> **What the task requires**
Transcribe only part of the material below: the lines from the one containing "carcinoid was stained" through the one containing "is a micrograph", inclusive, exactly as written.

### Study material

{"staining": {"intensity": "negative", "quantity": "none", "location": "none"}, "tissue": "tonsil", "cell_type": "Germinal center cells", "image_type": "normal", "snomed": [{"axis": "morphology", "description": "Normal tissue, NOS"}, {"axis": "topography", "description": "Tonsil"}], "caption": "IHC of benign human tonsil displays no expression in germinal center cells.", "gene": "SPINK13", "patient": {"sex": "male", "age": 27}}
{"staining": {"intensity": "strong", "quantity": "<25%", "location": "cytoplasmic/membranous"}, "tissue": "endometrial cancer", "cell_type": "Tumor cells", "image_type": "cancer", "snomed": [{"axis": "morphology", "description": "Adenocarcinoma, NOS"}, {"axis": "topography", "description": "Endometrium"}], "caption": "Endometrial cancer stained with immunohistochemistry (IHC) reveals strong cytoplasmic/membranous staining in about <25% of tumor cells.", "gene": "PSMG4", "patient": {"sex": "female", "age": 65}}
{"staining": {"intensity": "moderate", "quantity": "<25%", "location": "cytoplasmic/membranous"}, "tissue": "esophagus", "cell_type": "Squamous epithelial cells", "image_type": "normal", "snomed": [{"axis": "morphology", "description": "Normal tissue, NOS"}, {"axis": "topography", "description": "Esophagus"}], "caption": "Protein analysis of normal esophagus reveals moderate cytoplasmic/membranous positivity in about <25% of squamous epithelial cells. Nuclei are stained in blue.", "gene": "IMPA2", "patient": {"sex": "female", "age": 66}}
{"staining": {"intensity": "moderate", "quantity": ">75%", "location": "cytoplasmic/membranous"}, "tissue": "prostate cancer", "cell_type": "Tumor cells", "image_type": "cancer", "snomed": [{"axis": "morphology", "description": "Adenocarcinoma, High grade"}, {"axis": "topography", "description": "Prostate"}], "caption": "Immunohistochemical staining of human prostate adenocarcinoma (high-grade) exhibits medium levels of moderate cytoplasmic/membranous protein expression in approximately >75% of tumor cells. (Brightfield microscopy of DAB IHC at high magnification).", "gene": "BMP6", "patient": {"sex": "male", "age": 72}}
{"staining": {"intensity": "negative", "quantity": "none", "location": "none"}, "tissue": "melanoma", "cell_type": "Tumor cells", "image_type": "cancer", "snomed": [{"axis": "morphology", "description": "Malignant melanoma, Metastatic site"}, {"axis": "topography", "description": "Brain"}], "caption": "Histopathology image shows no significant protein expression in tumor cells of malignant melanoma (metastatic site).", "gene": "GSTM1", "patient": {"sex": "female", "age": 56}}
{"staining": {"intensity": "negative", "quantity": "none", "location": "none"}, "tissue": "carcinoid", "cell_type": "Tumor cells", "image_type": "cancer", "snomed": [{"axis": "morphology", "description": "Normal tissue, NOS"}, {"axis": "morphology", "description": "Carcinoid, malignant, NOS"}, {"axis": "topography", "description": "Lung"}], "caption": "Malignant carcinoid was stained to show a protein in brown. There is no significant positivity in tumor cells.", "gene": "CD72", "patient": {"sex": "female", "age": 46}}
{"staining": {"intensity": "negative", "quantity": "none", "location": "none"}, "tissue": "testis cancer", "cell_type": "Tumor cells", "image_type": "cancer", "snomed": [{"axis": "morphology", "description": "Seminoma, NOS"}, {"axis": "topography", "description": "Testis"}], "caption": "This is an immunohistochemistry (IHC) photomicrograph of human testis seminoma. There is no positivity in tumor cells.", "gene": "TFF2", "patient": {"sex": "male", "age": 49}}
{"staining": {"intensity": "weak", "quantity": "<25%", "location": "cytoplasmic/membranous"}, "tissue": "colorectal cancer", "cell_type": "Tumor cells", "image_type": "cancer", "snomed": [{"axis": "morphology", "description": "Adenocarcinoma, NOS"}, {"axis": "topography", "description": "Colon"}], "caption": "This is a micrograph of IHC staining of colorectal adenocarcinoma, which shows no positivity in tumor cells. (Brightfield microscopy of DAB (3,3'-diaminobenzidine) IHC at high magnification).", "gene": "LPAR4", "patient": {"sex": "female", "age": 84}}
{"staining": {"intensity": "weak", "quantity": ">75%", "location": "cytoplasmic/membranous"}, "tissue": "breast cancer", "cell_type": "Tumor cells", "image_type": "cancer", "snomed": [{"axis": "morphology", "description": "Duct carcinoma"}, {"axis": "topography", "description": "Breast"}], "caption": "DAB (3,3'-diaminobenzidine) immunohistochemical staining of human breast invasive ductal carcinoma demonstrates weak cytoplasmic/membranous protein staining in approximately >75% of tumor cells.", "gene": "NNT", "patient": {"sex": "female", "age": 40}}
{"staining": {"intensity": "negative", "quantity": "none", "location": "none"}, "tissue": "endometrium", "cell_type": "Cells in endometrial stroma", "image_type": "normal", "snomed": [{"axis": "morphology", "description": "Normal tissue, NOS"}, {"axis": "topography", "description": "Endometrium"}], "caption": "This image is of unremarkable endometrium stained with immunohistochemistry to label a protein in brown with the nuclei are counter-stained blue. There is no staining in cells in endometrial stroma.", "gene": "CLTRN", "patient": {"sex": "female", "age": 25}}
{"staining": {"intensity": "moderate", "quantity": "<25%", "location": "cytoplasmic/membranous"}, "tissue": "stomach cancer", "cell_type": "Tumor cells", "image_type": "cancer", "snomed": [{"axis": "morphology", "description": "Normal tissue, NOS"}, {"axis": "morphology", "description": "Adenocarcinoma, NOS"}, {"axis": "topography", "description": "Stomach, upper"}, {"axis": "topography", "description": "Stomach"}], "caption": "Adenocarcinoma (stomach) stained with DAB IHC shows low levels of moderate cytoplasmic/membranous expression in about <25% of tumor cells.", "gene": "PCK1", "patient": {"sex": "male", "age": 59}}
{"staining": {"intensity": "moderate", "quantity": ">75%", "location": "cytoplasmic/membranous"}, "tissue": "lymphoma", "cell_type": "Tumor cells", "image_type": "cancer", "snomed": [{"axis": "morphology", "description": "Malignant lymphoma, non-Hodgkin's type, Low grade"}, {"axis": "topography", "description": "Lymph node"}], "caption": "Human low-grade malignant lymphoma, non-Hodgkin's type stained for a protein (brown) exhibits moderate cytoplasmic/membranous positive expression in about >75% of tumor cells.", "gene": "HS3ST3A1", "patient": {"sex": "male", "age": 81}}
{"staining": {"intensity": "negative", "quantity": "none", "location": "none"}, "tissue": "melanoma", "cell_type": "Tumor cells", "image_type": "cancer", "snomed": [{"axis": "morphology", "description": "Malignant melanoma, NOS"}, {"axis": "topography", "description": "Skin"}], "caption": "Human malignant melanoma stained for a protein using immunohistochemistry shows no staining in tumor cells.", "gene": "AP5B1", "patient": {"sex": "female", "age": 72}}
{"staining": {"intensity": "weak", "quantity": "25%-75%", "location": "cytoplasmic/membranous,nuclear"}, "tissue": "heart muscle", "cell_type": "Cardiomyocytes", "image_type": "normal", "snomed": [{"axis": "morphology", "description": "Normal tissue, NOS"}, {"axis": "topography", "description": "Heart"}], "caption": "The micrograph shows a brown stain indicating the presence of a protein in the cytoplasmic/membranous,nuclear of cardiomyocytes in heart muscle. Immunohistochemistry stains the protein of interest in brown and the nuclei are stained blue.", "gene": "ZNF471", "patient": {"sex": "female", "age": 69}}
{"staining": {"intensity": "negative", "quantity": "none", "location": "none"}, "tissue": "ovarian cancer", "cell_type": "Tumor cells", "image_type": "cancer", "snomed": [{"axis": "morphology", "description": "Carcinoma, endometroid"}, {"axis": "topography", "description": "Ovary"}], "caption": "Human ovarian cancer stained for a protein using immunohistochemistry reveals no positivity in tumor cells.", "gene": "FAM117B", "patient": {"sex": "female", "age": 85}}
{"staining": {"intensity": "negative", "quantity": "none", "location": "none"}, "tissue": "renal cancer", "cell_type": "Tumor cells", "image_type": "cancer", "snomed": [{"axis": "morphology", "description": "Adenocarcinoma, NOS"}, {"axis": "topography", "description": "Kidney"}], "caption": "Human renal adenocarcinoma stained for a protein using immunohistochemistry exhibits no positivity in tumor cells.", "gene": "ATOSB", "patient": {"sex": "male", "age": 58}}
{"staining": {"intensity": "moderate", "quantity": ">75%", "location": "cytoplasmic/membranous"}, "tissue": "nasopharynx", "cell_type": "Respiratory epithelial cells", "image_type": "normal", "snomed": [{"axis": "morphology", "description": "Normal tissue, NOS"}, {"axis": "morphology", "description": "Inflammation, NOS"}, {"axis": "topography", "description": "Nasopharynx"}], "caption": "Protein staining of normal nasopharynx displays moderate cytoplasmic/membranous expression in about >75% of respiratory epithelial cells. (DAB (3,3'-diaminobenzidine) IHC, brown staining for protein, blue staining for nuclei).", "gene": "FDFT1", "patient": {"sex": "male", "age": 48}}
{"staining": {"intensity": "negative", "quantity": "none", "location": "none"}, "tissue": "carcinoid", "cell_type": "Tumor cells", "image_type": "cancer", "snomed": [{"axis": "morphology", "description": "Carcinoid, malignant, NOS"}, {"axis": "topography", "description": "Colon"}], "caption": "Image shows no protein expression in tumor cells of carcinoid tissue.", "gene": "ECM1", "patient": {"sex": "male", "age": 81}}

######

> **Written answer**
{"staining": {"intensity": "negative", "quantity": "none", "location": "none"}, "tissue": "carcinoid", "cell_type": "Tumor cells", "image_type": "cancer", "snomed": [{"axis": "morphology", "description": "Normal tissue, NOS"}, {"axis": "morphology", "description": "Carcinoid, malignant, NOS"}, {"axis": "topography", "description": "Lung"}], "caption": "Malignant carcinoid was stained to show a protein in brown. There is no significant positivity in tumor cells.", "gene": "CD72", "patient": {"sex": "female", "age": 46}}
{"staining": {"intensity": "negative", "quantity": "none", "location": "none"}, "tissue": "testis cancer", "cell_type": "Tumor cells", "image_type": "cancer", "snomed": [{"axis": "morphology", "description": "Seminoma, NOS"}, {"axis": "topography", "description": "Testis"}], "caption": "This is an immunohistochemistry (IHC) photomicrograph of human testis seminoma. There is no positivity in tumor cells.", "gene": "TFF2", "patient": {"sex": "male", "age": 49}}
{"staining": {"intensity": "weak", "quantity": "<25%", "location": "cytoplasmic/membranous"}, "tissue": "colorectal cancer", "cell_type": "Tumor cells", "image_type": "cancer", "snomed": [{"axis": "morphology", "description": "Adenocarcinoma, NOS"}, {"axis": "topography", "description": "Colon"}], "caption": "This is a micrograph of IHC staining of colorectal adenocarcinoma, which shows no positivity in tumor cells. (Brightfield microscopy of DAB (3,3'-diaminobenzidine) IHC at high magnification).", "gene": "LPAR4", "patient": {"sex": "female", "age": 84}}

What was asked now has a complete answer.